Copy out the whole listing exactly as written, leaving the pictures behind.

___ Material for this task ___

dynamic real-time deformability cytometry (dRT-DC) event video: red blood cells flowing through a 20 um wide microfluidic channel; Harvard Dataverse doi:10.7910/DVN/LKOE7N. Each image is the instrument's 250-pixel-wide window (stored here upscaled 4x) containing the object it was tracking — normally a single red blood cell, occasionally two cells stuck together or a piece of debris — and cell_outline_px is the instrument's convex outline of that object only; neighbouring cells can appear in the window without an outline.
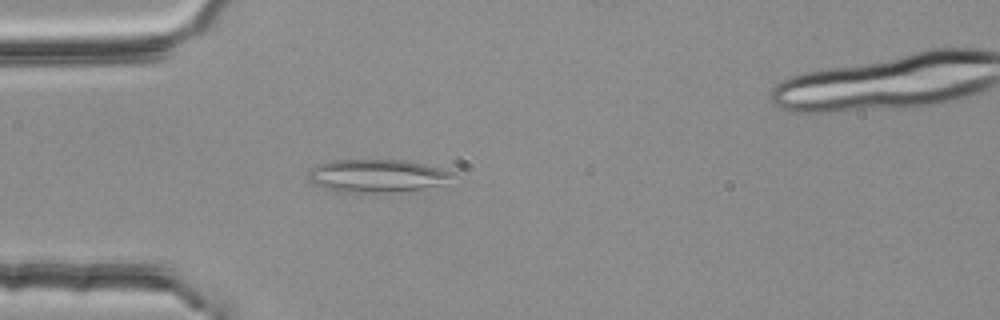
{"species": "common noctule bat (a hibernating species)", "species_latin": "Nyctalus noctula", "temperature_condition": "room temperature", "stored_images_in_passage": 47, "camera_frame_rate_fps": 3000, "um_per_image_px": 0.085, "animal": {"sex": "female", "body_mass_g": 25.1}, "frame": {"image": 1, "passage_image": 14, "time_ms": 4.333, "image_size_px": [1000, 320], "cell_outline_px": [[456, 172], [452, 176], [436, 184], [424, 188], [392, 192], [336, 192], [324, 188], [308, 180], [308, 172], [312, 168], [320, 164], [332, 160], [404, 160], [424, 164]], "centroid_in_image_um": [31.97, 14.94], "position_along_channel_um": 53.0, "area_um2": 27.28}}
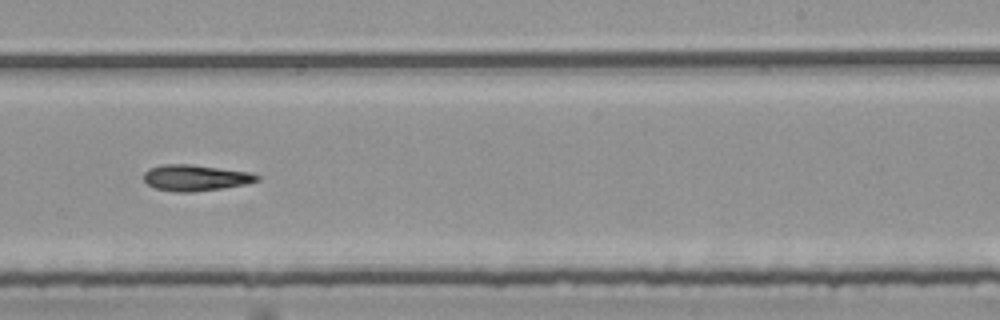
{"frame": {"image": 2, "passage_image": 32, "time_ms": 10.333, "image_size_px": [1000, 320], "cell_outline_px": [[260, 180], [244, 184], [224, 188], [192, 192], [176, 192], [156, 188], [148, 184], [144, 180], [144, 172], [148, 168], [164, 164], [192, 164], [248, 172], [260, 176]], "centroid_in_image_um": [16.6, 15.11], "position_along_channel_um": 272.4, "area_um2": 17.17}}
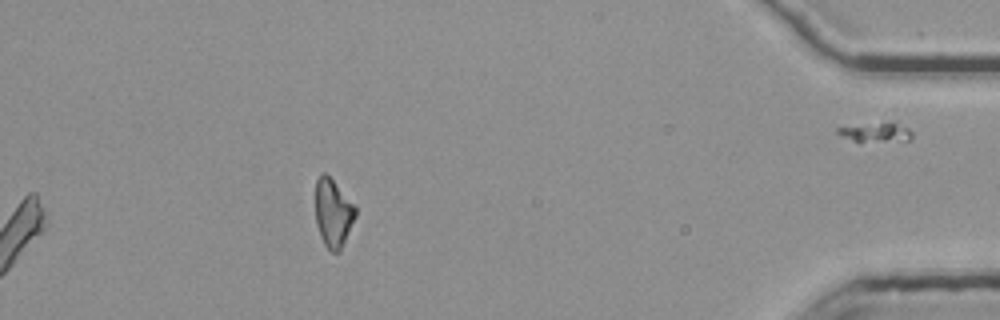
{"frame": {"image": 3, "passage_image": 47, "time_ms": 15.333, "image_size_px": [1000, 320], "cell_outline_px": [[356, 216], [340, 252], [332, 252], [324, 244], [320, 236], [316, 224], [316, 180], [320, 172], [324, 172], [356, 204]], "centroid_in_image_um": [28.33, 18.1], "position_along_channel_um": 406.9, "area_um2": 16.01}}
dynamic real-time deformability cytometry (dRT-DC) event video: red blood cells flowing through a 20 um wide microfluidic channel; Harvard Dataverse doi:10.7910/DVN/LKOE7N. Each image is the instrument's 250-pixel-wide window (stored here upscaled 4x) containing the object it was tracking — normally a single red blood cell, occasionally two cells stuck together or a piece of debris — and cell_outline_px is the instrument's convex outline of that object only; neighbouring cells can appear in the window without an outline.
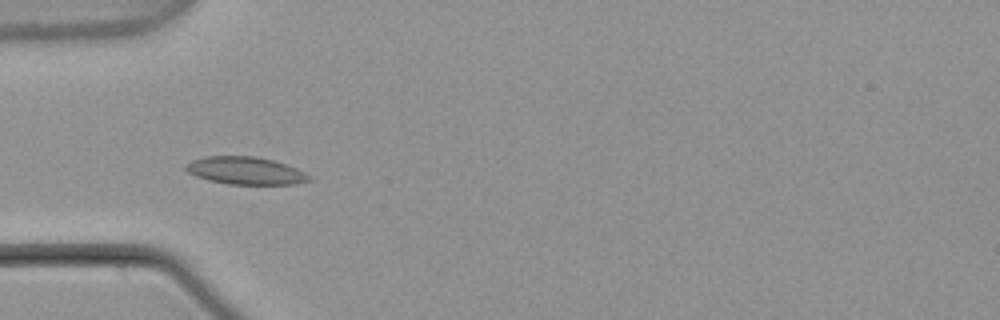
{"species": "common noctule bat (a hibernating species)", "species_latin": "Nyctalus noctula", "temperature_condition": "warm", "stored_images_in_passage": 8, "camera_frame_rate_fps": 3000, "um_per_image_px": 0.085, "animal": {"sex": "male", "body_mass_g": 21.5, "forearm_length_mm": 52.0}, "frame": {"image": 1, "passage_image": 5, "time_ms": 1.333, "image_size_px": [1000, 320], "cell_outline_px": [[312, 180], [296, 184], [228, 184], [208, 180], [196, 176], [188, 172], [184, 168], [184, 164], [192, 160], [204, 156], [256, 156], [272, 160], [296, 168], [312, 176]], "centroid_in_image_um": [20.85, 14.51], "position_along_channel_um": 64.2, "area_um2": 19.88}}
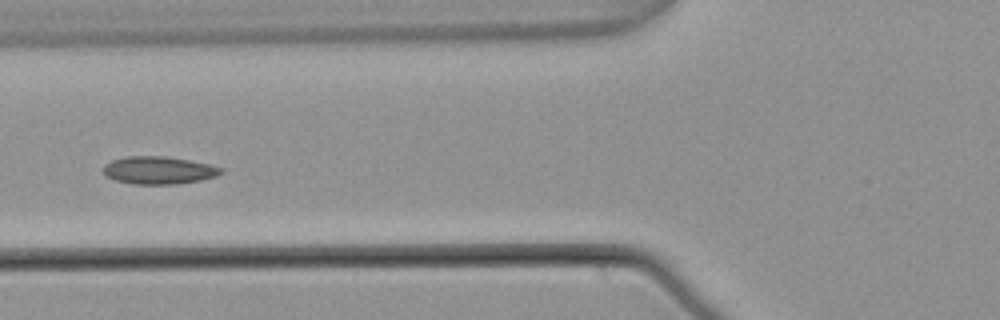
{"frame": {"image": 2, "passage_image": 6, "time_ms": 1.667, "image_size_px": [1000, 320], "cell_outline_px": [[224, 172], [216, 176], [200, 180], [176, 184], [132, 184], [116, 180], [104, 176], [104, 164], [112, 160], [124, 156], [164, 156], [188, 160], [208, 164], [224, 168]], "centroid_in_image_um": [13.48, 14.47], "position_along_channel_um": 112.3, "area_um2": 19.02}}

___

Written response →
dynamic real-time deformability cytometry (dRT-DC) event video: red blood cells flowing through a 20 um wide microfluidic channel; Harvard Dataverse doi:10.7910/DVN/LKOE7N. Each image is the instrument's 250-pixel-wide window (stored here upscaled 4x) containing the object it was tracking — normally a single red blood cell, occasionally two cells stuck together or a piece of debris — and cell_outline_px is the instrument's convex outline of that object only; neighbouring cells can appear in the window without an outline.
{"species": "common noctule bat (a hibernating species)", "species_latin": "Nyctalus noctula", "temperature_condition": "room temperature", "stored_images_in_passage": 47, "camera_frame_rate_fps": 3000, "um_per_image_px": 0.085, "animal": {"sex": "female", "body_mass_g": 25.1}, "frame": {"image": 1, "passage_image": 14, "time_ms": 4.333, "image_size_px": [1000, 320], "cell_outline_px": [[456, 172], [452, 176], [436, 184], [424, 188], [392, 192], [336, 192], [324, 188], [308, 180], [308, 172], [312, 168], [320, 164], [332, 160], [404, 160], [424, 164]], "centroid_in_image_um": [31.97, 14.94], "position_along_channel_um": 53.0, "area_um2": 27.28}}
{"frame": {"image": 2, "passage_image": 32, "time_ms": 10.333, "image_size_px": [1000, 320], "cell_outline_px": [[260, 180], [244, 184], [224, 188], [192, 192], [176, 192], [156, 188], [148, 184], [144, 180], [144, 172], [148, 168], [164, 164], [192, 164], [248, 172], [260, 176]], "centroid_in_image_um": [16.6, 15.11], "position_along_channel_um": 272.4, "area_um2": 17.17}}
{"frame": {"image": 3, "passage_image": 47, "time_ms": 15.333, "image_size_px": [1000, 320], "cell_outline_px": [[356, 216], [340, 252], [332, 252], [324, 244], [320, 236], [316, 224], [316, 180], [320, 172], [324, 172], [356, 204]], "centroid_in_image_um": [28.33, 18.1], "position_along_channel_um": 406.9, "area_um2": 16.01}}
dynamic real-time deformability cytometry (dRT-DC) event video: red blood cells flowing through a 20 um wide microfluidic channel; Harvard Dataverse doi:10.7910/DVN/LKOE7N. Each image is the instrument's 250-pixel-wide window (stored here upscaled 4x) containing the object it was tracking — normally a single red blood cell, occasionally two cells stuck together or a piece of debris — and cell_outline_px is the instrument's convex outline of that object only; neighbouring cells can appear in the window without an outline.
{"species": "common noctule bat (a hibernating species)", "species_latin": "Nyctalus noctula", "temperature_condition": "warm", "stored_images_in_passage": 8, "camera_frame_rate_fps": 3000, "um_per_image_px": 0.085, "animal": {"sex": "male", "body_mass_g": 21.5, "forearm_length_mm": 52.0}, "frame": {"image": 1, "passage_image": 5, "time_ms": 1.333, "image_size_px": [1000, 320], "cell_outline_px": [[312, 180], [296, 184], [228, 184], [208, 180], [196, 176], [188, 172], [184, 168], [184, 164], [192, 160], [204, 156], [256, 156], [272, 160], [296, 168], [312, 176]], "centroid_in_image_um": [20.85, 14.51], "position_along_channel_um": 64.2, "area_um2": 19.88}}
{"frame": {"image": 2, "passage_image": 6, "time_ms": 1.667, "image_size_px": [1000, 320], "cell_outline_px": [[224, 172], [216, 176], [200, 180], [176, 184], [132, 184], [116, 180], [104, 176], [104, 164], [112, 160], [124, 156], [164, 156], [188, 160], [208, 164], [224, 168]], "centroid_in_image_um": [13.48, 14.47], "position_along_channel_um": 112.3, "area_um2": 19.02}}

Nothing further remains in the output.